Extract to read -
***

Our work environment has a significant influence on our physical, social and mental wellbeing. Being a medical professional working in a hospital or clinic, you have a lot going on your head but your personal health and safety concerns shouldn’t take the backseat. You may be susceptible to pathogens.

Spending time with severely ill or injured patients may cause you forget or neglect the need for self-protection, but hospitals are potentially hazardous places for patients as well as for the medical workers, and sure you don’t want to see yourself down with infection after curing others.

Be safe and not sorry

Pathogens are in abundance in a hospital environment. They are the micro-organisms such as, viruses, bacteria and fungi, which are the sources of many illnesses, minor or serious. Don’t make yourself a victim of infection because then you have nobody but yourself to blame on for not being careful.

How the microbes spread?

If not taken enough care, hospitals and clinics can be ideal breeding grounds for microbial and fungi contaminants. Tests have found bacterial and fungal genera, present on surfaces such as, armrest beds, wash sinks, medical tables, and the hands of medical staff from emergency, intensive care unit, inhalation therapy, stomatology and pediatric areas.

***

Records -
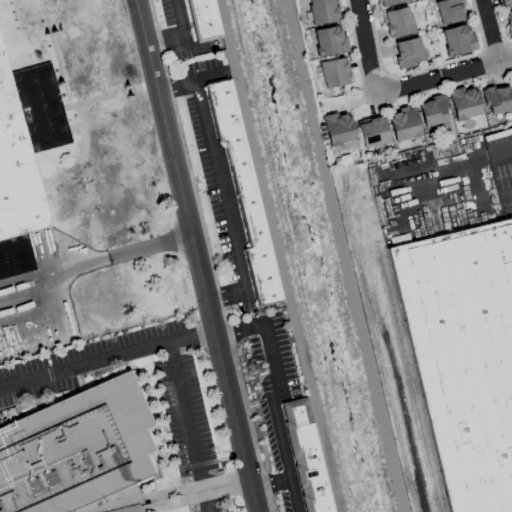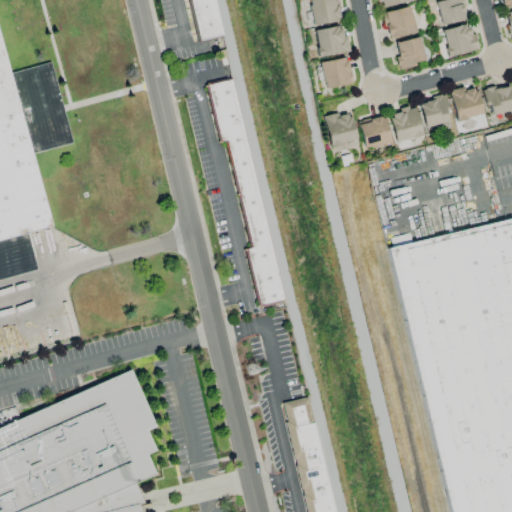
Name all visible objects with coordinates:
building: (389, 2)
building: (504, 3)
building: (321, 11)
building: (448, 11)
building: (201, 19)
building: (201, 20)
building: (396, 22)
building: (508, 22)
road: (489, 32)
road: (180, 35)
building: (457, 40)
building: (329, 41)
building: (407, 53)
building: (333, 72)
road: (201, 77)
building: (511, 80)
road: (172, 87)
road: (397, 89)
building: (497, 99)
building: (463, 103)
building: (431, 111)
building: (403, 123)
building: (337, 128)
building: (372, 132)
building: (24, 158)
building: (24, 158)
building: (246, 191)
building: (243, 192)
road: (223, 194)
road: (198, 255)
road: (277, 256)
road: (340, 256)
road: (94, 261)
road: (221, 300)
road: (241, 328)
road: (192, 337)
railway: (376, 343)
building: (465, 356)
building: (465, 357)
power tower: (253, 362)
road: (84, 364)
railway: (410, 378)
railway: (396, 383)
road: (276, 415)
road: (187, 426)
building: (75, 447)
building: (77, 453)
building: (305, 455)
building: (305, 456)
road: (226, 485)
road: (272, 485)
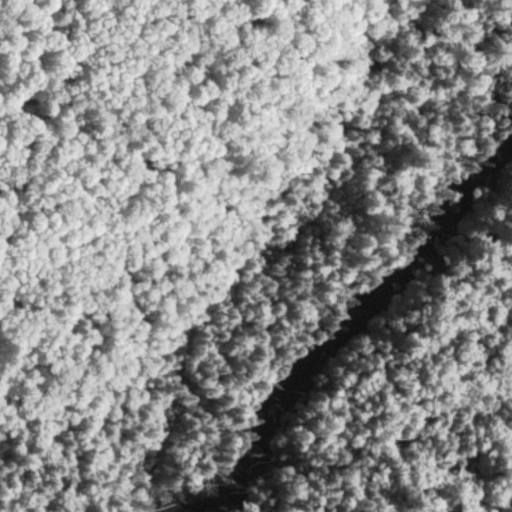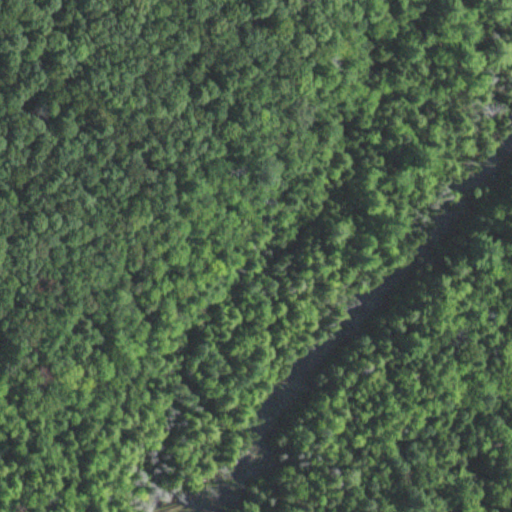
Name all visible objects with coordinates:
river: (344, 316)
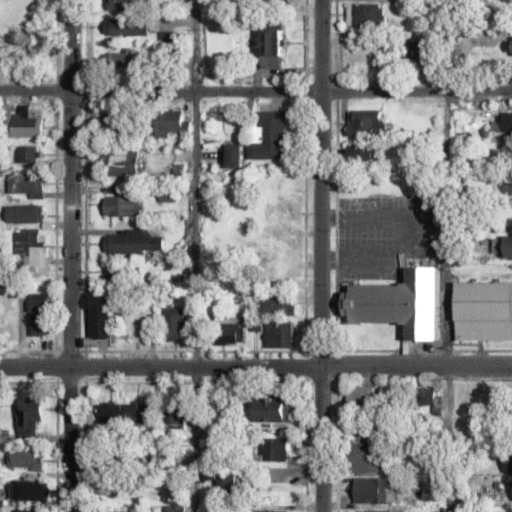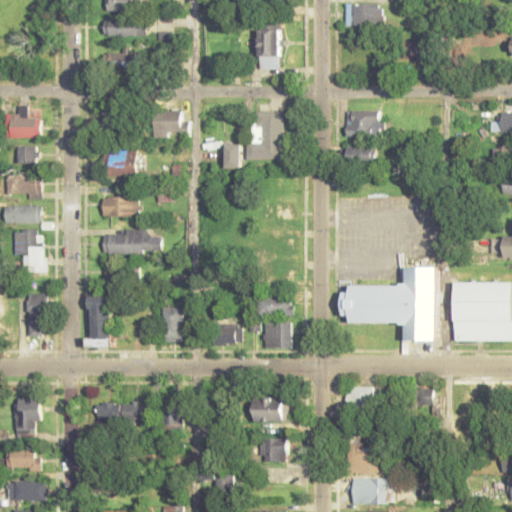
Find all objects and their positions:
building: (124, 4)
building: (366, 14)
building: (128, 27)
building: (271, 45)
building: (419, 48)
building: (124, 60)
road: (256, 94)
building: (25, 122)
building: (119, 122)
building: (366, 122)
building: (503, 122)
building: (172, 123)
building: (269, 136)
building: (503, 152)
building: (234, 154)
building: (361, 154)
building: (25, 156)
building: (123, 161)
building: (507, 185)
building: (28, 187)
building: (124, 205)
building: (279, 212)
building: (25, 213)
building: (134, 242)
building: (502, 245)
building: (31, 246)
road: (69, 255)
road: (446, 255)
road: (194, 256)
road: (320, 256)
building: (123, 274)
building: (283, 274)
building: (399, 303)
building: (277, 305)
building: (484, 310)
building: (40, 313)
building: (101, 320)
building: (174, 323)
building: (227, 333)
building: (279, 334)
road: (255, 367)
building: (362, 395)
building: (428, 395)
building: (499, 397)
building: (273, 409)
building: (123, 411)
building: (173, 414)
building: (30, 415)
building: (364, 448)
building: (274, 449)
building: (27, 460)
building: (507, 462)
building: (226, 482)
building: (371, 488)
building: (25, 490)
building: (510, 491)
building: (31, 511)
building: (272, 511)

***

What is required - Write out, word for word, the part of the text on staying safe in hospitals that begins with the words "Spending time with" and ends after the words "not being careful.".

Task answer -
Spending time with severely ill or injured patients may cause you forget or neglect the need for self-protection, but hospitals are potentially hazardous places for patients as well as for the medical workers, and sure you don’t want to see yourself down with infection after curing others.

Be safe and not sorry

Pathogens are in abundance in a hospital environment. They are the micro-organisms such as, viruses, bacteria and fungi, which are the sources of many illnesses, minor or serious. Don’t make yourself a victim of infection because then you have nobody but yourself to blame on for not being careful.